The Hanged Man card reflects a particular need to suspend certain action. As a result, this might indicate a certain period of indecision. (Basically, be patient. Acceptance of being patient for changes. Accept responsibility. Let it arrange itself, what is out of my control. Wait for alignment in my self and the world). IN OTHER WORDS, COOL YOUR SHIT AND CHILL, MAN.

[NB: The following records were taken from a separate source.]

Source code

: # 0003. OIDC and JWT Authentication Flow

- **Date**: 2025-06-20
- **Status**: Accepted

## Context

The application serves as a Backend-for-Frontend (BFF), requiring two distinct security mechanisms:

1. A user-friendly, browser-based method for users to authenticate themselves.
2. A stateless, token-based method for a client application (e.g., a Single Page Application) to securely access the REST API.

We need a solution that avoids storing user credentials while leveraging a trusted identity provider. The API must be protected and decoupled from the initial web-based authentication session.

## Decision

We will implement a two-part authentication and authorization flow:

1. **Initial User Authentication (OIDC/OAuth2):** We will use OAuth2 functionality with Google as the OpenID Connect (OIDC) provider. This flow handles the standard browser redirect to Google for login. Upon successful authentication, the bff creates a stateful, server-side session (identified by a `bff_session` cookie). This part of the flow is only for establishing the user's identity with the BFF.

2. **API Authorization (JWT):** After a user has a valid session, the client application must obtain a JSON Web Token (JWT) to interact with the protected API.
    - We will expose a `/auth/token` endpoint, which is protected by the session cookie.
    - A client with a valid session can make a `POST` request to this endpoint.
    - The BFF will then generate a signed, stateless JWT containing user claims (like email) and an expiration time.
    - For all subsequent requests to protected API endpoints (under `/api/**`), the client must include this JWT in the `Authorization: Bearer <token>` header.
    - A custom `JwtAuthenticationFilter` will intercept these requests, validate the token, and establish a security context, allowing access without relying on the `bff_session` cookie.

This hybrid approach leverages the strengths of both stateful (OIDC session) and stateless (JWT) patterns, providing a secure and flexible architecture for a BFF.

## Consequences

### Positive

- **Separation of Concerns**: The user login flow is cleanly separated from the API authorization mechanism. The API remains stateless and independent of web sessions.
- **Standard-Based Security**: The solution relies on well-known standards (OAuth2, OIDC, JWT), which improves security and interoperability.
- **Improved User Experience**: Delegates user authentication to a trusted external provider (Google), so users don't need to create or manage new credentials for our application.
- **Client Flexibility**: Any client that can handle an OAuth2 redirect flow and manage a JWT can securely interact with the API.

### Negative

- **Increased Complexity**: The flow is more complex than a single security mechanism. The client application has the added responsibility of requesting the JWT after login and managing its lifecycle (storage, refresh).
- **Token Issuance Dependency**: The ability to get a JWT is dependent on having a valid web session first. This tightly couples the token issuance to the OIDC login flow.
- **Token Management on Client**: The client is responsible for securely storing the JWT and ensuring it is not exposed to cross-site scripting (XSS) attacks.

I’ve been making myself blogs and journals for years and then years more, but I’ve never made myself a book. It could have everything in it, from photos to writing and it’s designed so differently (god, I loved books so, once. Just ab-so-fucking-lute-ly loooooooved books… I have to work on stillness…Let my body freak out for a few minutes. It will and does eventually relax and then my mind does succumb to switching over to the reading part of my brain.
I’m liking the opportunity for growth it is. It feels like it’s moving along and in a changing-scenery kind of way with the revolving cast of characters. Sometimes its harrrrrd because people can’t just chill the fuck out, banging their heads against the telephones against each other for no good reason; sometimes I feel carried and lifted up by them. I also love how physical it is, my job. I did a brave thing and it was worth it.
OMG yayee!! I just saw big Spring buds on the trees!!! I’m so excited! Yay, trees, yay!!!
God, finally the dishwasher is done. I can go microwave my food in a microwave-safe dish now. I had to wait, like, 25 minutes it feels like. It’s really windy right now. Beautiful out. Chimes chlanking in the chill.